## PROBLEM DETAILS:
Please transcribe the material below word for word, starting at its first line and ending at the line that contains "servicios municipales variados, sino".

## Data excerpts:

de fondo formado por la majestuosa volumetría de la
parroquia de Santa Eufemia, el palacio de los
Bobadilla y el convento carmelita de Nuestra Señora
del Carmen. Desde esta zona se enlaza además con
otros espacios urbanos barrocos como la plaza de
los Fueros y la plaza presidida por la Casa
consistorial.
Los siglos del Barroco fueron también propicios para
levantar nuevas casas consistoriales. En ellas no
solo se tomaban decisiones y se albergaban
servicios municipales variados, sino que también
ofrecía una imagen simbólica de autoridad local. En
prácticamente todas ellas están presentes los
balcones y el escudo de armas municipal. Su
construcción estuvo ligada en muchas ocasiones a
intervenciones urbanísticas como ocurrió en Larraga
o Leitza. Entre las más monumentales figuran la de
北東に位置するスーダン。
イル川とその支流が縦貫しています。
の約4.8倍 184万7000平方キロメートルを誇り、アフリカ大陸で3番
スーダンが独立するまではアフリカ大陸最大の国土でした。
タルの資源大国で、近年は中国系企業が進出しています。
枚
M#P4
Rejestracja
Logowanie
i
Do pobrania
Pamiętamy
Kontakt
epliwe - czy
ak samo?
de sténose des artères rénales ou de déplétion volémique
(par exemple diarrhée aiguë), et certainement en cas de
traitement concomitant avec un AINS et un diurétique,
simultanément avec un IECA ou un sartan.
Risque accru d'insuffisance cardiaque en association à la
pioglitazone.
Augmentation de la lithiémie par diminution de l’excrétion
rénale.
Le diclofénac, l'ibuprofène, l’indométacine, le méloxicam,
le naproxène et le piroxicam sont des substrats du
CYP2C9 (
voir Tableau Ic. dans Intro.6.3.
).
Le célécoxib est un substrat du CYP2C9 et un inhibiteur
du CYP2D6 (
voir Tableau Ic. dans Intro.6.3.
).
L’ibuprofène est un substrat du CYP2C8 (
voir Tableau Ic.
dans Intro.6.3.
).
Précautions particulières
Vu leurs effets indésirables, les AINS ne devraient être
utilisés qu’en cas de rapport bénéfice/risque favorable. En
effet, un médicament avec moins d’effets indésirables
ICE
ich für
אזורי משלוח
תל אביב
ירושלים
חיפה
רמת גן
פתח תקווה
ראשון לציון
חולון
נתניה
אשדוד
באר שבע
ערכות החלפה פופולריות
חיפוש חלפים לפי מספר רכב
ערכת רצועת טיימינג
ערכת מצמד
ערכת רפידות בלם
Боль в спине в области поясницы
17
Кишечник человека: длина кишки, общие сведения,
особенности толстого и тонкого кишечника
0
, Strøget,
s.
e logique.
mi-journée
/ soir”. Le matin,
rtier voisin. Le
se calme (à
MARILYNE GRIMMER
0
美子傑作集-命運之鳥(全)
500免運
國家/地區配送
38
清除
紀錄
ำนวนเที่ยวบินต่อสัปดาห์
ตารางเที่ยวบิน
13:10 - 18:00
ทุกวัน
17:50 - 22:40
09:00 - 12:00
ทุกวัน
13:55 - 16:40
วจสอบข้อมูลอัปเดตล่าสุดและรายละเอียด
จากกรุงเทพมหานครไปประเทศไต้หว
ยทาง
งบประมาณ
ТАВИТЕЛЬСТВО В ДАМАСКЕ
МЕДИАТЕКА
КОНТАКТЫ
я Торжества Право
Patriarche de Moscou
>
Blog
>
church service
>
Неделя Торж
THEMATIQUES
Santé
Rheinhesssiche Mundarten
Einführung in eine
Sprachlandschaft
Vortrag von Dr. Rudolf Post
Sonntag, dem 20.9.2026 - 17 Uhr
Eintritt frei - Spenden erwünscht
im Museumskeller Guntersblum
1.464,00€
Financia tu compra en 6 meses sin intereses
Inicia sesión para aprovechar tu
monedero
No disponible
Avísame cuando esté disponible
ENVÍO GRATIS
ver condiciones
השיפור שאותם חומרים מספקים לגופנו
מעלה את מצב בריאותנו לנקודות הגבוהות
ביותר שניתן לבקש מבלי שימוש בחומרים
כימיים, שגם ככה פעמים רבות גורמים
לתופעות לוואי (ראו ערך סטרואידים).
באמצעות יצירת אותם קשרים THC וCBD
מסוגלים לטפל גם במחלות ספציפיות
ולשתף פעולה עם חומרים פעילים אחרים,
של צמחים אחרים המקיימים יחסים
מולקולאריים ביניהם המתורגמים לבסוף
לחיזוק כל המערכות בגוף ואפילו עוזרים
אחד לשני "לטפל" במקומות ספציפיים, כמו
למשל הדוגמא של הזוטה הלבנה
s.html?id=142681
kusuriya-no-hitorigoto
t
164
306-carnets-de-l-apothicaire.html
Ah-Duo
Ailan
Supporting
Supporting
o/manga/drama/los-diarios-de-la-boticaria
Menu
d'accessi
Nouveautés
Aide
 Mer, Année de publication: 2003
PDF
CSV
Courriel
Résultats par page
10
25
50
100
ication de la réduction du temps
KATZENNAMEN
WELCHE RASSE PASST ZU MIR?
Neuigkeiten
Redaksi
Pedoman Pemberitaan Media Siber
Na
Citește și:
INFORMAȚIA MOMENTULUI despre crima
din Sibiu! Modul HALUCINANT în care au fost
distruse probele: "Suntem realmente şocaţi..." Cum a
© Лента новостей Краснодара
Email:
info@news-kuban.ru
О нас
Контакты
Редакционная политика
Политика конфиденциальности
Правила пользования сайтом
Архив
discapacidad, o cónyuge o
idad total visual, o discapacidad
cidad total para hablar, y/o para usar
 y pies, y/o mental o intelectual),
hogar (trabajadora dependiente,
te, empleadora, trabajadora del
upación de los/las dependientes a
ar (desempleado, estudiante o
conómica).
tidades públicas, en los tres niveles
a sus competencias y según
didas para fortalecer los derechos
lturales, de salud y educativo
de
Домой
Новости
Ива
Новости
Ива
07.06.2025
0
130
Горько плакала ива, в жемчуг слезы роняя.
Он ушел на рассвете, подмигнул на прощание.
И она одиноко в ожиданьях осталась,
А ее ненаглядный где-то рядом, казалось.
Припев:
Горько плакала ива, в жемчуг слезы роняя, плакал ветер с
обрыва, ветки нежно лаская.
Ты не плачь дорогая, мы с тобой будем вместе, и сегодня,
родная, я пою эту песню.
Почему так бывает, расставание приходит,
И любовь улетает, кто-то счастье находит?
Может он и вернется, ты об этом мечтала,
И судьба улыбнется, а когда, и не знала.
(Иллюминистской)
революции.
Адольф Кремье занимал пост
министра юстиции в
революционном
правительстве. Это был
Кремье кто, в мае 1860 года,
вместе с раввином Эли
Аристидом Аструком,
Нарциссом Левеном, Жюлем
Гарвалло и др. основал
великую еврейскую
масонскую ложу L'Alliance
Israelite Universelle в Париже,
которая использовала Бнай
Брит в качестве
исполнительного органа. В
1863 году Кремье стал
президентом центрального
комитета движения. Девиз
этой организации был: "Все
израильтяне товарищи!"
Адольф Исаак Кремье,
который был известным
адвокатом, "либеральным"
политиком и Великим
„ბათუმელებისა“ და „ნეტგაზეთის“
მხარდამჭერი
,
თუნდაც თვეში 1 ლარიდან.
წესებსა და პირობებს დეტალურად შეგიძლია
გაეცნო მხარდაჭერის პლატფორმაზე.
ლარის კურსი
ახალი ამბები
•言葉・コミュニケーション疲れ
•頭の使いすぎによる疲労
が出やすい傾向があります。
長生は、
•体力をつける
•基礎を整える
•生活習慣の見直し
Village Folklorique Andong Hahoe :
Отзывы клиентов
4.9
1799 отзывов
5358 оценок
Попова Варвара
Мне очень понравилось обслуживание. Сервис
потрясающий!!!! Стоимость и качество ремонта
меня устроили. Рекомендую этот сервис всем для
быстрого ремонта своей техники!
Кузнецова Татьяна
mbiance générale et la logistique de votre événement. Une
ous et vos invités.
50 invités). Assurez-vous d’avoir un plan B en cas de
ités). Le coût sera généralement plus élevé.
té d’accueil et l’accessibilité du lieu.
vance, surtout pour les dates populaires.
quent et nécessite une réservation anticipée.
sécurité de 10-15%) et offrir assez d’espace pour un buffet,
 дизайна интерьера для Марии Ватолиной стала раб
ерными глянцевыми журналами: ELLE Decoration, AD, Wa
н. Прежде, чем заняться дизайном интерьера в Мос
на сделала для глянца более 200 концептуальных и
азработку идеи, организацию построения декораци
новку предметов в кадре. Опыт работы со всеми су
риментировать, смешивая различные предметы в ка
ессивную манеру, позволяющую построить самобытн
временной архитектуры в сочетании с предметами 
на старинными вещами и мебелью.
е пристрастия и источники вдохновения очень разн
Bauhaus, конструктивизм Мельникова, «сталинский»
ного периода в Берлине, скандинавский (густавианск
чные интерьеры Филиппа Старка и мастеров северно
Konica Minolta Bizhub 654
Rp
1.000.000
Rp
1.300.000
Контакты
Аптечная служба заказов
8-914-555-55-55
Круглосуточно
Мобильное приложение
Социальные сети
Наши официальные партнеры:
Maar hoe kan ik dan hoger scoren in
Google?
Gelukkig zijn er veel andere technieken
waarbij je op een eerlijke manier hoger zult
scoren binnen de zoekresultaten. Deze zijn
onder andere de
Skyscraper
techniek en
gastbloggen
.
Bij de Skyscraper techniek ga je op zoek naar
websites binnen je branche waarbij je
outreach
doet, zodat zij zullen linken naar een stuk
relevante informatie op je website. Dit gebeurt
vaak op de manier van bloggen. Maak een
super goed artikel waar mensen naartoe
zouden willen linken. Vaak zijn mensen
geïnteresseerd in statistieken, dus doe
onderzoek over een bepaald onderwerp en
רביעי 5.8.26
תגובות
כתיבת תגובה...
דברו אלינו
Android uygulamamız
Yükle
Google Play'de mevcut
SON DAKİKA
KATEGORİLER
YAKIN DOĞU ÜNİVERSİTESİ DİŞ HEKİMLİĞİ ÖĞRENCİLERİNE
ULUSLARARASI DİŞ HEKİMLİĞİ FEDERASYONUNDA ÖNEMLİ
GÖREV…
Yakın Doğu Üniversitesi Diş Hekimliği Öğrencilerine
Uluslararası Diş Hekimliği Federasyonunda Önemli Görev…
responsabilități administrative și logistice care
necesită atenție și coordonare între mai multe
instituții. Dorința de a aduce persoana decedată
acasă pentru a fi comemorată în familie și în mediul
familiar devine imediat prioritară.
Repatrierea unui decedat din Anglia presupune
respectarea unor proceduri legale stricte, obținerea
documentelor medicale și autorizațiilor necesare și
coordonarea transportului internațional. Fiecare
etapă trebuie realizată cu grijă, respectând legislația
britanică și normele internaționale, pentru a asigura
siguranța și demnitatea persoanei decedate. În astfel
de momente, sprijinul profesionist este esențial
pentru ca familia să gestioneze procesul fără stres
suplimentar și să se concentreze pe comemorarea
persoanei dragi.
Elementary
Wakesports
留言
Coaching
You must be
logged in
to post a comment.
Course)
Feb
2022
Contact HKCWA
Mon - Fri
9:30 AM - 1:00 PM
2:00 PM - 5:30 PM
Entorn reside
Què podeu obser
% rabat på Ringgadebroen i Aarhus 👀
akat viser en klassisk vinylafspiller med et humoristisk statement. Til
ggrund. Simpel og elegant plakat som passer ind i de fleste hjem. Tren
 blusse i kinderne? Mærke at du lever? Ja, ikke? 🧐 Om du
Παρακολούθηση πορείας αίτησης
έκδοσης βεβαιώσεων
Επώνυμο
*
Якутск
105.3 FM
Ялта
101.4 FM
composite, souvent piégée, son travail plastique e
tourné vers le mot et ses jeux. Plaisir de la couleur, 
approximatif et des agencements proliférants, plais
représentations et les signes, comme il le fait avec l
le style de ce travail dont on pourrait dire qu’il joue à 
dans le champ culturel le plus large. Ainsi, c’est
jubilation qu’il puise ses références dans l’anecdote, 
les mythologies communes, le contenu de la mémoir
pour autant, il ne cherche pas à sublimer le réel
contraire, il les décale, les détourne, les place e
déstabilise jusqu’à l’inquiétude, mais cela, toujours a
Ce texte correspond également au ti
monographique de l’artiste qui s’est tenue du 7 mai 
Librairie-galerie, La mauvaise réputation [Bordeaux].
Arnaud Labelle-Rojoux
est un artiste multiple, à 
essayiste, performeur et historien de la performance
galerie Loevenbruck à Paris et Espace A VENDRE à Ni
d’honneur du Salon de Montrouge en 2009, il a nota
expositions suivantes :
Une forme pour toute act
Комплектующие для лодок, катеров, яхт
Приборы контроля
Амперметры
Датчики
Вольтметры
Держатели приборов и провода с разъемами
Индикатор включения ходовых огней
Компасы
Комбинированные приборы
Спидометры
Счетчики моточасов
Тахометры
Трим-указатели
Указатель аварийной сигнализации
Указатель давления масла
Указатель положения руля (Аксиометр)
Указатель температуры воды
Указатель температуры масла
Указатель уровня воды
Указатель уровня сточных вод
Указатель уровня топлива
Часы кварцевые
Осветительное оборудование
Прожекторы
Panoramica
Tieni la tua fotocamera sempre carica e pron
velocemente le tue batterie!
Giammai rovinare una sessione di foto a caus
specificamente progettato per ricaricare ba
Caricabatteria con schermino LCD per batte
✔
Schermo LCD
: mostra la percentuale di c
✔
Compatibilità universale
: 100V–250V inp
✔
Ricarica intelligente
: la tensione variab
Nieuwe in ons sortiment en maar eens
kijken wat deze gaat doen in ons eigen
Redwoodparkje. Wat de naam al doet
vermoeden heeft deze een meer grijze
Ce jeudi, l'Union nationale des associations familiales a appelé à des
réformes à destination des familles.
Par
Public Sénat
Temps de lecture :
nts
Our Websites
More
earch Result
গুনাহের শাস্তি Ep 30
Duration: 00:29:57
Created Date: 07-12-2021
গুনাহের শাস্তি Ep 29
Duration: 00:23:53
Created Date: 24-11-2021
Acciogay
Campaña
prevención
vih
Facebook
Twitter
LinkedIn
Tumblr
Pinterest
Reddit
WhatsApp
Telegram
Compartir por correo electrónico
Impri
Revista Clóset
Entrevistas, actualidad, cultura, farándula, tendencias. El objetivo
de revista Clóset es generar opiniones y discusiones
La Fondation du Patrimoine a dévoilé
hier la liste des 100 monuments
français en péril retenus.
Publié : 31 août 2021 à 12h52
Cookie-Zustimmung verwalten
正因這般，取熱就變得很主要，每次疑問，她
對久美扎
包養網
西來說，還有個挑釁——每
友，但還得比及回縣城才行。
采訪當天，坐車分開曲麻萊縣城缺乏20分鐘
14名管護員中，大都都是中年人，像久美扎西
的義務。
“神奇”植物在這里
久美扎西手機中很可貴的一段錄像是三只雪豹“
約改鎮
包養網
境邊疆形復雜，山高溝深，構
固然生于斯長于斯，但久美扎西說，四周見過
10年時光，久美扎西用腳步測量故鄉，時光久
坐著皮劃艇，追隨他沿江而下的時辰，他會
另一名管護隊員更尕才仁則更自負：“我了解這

## OUTPUT:
de fondo formado por la majestuosa volumetría de la
parroquia de Santa Eufemia, el palacio de los
Bobadilla y el convento carmelita de Nuestra Señora
del Carmen. Desde esta zona se enlaza además con
otros espacios urbanos barrocos como la plaza de
los Fueros y la plaza presidida por la Casa
consistorial.
Los siglos del Barroco fueron también propicios para
levantar nuevas casas consistoriales. En ellas no
solo se tomaban decisiones y se albergaban
servicios municipales variados, sino que también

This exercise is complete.